Technique & Materials

The exacting hours at the easel are about keeping those inspired moments pure. Technique is about building a usable vocabulary that helps me explain my perceptions. Being knowledgeable in the correct applications of materials and using them in a craftsman-like manner extends my proficiency in keeping the inspired vision alive. It also helps connect me to the lineage of artists who got out of the studio and saw the significant power of Nature and tried to render their observation with really very humble and native stuff; linen, linseed oil, earth and natural pigments, wood, and hair. To draw from that is no mean feat and a constant challenge.

Influences

I have built a visual language around the painters of the 19th century American and European work that reflects similar concerns. They raised questions about the relationship of man and Nature and those questions are still valid, if not urgent, with increasing pressures from development and destruction of species and habitat.

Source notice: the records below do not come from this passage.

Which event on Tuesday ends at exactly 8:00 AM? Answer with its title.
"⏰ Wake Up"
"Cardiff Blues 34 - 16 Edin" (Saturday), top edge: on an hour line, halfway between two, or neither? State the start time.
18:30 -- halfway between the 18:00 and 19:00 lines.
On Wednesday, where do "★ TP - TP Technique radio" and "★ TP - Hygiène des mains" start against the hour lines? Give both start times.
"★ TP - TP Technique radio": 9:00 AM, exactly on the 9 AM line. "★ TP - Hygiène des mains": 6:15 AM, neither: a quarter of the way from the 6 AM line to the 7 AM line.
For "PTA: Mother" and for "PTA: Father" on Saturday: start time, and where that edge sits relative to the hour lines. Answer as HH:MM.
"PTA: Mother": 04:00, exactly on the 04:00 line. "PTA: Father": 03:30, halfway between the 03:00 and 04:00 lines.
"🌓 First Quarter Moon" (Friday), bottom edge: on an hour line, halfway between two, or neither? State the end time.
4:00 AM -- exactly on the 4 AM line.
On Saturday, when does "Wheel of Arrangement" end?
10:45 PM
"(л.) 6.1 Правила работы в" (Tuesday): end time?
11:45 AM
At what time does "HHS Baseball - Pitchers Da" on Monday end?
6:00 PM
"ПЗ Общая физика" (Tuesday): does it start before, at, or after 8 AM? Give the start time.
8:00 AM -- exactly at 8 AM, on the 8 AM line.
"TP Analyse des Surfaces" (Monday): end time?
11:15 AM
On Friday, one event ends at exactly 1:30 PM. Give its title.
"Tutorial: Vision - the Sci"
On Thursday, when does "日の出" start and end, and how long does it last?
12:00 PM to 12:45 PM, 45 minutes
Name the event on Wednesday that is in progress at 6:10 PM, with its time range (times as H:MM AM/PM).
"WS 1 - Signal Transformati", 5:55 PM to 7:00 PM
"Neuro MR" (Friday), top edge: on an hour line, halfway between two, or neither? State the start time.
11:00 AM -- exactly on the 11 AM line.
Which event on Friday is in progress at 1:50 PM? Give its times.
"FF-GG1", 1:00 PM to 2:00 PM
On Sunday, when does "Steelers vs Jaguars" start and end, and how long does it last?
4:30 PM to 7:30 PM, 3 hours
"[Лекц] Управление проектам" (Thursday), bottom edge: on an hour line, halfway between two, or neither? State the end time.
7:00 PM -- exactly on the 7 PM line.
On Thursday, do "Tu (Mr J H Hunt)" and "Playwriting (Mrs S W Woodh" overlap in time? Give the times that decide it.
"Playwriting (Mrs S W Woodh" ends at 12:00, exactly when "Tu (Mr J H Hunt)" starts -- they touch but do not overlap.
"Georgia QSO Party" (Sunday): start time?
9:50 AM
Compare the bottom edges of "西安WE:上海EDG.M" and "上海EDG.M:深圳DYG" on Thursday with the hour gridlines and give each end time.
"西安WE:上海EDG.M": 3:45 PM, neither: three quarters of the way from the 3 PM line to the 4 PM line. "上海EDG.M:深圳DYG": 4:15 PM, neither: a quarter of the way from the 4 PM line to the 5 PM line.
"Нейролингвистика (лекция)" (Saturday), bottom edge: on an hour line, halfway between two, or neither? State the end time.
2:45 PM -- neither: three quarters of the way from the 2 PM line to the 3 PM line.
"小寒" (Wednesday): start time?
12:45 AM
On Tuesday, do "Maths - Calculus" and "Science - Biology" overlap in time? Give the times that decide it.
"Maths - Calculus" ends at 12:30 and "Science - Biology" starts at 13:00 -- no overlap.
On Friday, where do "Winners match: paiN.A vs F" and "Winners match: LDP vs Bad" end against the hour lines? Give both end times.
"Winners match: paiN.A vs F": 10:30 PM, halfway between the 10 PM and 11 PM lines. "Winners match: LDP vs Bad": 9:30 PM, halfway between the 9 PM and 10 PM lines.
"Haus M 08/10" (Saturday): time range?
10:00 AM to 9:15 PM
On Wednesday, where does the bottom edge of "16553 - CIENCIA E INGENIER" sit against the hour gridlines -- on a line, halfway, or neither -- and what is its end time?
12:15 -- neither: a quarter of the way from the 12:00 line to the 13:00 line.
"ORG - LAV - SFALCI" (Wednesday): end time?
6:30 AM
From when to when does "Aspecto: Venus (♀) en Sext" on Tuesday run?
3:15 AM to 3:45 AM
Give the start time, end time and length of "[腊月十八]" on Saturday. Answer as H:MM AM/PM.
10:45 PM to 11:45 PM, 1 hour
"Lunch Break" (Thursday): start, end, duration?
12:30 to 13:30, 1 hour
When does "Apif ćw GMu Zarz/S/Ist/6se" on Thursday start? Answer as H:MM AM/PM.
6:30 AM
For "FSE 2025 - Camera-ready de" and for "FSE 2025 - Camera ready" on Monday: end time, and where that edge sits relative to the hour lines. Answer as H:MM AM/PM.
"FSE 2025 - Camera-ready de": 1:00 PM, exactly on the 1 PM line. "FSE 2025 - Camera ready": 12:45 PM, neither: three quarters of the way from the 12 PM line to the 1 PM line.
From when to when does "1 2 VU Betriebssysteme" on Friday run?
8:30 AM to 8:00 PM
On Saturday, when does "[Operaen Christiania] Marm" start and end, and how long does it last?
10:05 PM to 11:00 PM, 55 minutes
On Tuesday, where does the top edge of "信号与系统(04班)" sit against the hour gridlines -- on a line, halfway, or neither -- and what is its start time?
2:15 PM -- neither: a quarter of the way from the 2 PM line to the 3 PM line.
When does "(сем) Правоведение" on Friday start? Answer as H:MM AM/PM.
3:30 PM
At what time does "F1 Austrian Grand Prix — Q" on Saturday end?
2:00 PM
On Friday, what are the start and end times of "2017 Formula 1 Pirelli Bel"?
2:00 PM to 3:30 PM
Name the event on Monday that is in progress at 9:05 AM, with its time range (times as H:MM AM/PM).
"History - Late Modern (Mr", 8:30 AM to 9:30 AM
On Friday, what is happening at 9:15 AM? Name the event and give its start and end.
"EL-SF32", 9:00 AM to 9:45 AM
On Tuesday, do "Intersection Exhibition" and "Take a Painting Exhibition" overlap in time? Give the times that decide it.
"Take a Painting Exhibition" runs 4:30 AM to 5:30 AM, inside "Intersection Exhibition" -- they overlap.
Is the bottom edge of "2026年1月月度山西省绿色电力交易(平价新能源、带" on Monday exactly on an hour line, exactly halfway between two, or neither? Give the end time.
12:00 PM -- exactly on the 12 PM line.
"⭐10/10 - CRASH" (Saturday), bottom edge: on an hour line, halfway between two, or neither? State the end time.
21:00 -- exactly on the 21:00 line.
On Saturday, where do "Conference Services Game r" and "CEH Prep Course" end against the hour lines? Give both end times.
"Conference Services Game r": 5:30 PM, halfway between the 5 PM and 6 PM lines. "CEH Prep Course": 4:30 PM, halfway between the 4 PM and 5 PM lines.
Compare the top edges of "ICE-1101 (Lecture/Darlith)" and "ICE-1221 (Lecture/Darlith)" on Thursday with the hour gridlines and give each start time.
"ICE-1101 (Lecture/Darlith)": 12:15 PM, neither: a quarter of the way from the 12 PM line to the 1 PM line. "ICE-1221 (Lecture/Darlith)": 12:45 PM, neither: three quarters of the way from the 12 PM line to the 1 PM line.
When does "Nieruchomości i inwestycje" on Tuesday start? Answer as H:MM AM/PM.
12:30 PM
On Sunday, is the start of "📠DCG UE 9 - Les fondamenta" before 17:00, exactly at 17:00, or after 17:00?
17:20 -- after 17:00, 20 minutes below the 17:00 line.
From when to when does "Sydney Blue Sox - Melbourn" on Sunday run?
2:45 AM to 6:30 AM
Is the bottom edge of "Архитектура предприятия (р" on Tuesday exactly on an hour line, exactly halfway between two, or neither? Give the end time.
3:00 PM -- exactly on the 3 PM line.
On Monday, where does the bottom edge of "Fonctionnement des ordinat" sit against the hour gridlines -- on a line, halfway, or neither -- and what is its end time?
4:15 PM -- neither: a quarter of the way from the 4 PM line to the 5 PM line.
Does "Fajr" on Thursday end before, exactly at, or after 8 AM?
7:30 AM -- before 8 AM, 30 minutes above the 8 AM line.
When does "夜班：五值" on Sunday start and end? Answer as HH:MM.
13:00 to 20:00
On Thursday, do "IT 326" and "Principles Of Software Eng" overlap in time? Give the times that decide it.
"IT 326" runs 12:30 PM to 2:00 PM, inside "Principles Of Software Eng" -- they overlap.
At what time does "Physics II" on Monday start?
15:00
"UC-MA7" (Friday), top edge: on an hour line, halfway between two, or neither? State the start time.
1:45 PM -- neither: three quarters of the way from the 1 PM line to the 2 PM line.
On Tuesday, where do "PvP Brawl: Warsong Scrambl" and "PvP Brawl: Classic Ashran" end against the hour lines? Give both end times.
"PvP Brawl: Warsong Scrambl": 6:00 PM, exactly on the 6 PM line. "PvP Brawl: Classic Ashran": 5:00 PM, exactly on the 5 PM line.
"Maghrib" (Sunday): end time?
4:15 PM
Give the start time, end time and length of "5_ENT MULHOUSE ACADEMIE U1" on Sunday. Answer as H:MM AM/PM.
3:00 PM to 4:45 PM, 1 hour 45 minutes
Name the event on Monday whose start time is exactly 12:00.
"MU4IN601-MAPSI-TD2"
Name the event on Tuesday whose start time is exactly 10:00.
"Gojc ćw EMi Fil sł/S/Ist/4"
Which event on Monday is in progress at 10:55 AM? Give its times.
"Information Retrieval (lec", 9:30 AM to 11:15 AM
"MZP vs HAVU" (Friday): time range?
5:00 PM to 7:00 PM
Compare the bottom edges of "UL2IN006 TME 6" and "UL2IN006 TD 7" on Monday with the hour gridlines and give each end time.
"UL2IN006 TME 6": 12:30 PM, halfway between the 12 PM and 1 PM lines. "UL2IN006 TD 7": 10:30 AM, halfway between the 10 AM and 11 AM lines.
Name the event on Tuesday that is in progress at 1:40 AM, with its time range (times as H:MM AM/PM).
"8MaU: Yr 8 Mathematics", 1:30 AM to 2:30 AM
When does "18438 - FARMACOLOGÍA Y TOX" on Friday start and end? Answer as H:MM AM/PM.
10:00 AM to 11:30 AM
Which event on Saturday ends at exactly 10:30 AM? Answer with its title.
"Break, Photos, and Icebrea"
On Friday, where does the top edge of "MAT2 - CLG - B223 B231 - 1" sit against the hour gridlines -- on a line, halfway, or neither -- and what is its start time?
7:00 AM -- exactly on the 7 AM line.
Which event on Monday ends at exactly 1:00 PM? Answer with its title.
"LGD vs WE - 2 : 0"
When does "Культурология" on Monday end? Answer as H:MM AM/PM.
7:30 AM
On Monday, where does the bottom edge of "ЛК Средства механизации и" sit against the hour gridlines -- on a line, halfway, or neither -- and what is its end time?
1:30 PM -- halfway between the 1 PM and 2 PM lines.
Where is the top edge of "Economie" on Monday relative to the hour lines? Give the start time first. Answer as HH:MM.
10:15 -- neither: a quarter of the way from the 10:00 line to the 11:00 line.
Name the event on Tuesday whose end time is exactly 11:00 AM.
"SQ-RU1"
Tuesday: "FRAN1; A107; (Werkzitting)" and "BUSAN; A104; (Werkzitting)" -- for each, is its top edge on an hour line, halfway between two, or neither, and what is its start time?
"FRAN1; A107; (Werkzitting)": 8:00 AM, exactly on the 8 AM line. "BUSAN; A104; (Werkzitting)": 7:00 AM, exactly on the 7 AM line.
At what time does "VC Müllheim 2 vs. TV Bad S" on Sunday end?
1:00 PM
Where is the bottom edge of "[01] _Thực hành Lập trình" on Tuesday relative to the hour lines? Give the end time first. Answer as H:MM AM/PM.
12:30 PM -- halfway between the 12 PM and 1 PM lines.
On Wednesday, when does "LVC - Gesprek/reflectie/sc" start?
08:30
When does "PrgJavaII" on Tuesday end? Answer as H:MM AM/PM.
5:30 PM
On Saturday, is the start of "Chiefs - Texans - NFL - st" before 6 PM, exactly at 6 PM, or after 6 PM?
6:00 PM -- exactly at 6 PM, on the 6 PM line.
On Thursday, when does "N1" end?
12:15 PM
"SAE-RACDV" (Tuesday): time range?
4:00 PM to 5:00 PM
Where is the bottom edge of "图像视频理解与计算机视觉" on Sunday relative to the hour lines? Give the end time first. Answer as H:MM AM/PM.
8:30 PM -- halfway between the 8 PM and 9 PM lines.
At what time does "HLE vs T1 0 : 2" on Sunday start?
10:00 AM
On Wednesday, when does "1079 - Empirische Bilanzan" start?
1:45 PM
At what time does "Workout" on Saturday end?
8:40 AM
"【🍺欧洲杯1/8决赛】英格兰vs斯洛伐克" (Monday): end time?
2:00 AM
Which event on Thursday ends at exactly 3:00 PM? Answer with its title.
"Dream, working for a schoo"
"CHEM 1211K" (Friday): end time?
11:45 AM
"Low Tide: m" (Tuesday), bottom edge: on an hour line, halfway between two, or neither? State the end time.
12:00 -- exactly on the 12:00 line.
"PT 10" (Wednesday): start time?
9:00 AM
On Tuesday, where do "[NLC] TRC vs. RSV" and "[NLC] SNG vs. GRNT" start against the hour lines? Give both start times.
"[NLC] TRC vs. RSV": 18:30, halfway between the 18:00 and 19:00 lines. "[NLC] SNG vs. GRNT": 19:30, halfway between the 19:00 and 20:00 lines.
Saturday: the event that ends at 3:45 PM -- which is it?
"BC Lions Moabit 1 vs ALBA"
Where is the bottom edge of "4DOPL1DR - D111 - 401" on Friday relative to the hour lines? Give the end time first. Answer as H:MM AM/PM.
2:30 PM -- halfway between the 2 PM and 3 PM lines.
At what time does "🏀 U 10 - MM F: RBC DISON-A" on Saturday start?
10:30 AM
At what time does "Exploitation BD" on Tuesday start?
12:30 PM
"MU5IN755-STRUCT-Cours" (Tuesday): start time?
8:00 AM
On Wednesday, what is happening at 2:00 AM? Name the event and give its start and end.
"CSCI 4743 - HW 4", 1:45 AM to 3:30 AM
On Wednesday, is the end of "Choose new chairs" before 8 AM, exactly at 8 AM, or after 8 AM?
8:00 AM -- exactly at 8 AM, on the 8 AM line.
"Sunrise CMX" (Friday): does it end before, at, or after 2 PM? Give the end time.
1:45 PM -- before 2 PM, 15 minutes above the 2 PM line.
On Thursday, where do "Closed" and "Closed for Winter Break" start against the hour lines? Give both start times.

These influences include the Barbizon, Hudson River School, Dusseldorf School of German Naturalism, and especially Ivan I. Shiskin, the premier Russian landscape artist. While I attended art school at the Ringling College of Art and Design in Sarasota, Florida, I had to go my own way to be able to paint the way I intuitively sensed would serve my vision. Since the dominant mode of instruction was expressionist and non-objective in the mid 1980’s, I increasingly found I had to go outside of that academic environment to find what I needed and wanted by way of technical information and to develop my own way.

Foundations

Ultimately, I see myself as an American artist with roots that go deep in many directions. My family heritage is grounded in the southeast; one of my great-grandfathers was a cabinet maker who moved in 1842 from Germany to settle near Macon, Georgia. My grandfather took up photography very early and had his own commercial photography studio in old Cedar Key, Florida. My father and mother both worked in his studio (she hand colored portraits). They later had a photo-engraving business, so image making was part of family life. My mother’s grandfather was a blacksmith from Vermont: her father became an automobile mechanic during the transition from horse to roadster. I became more interested in drawing, fascinated by the challenge of rendering what I see, but grounded in a context of careful use of tools and materials and sensitivity to visual culture.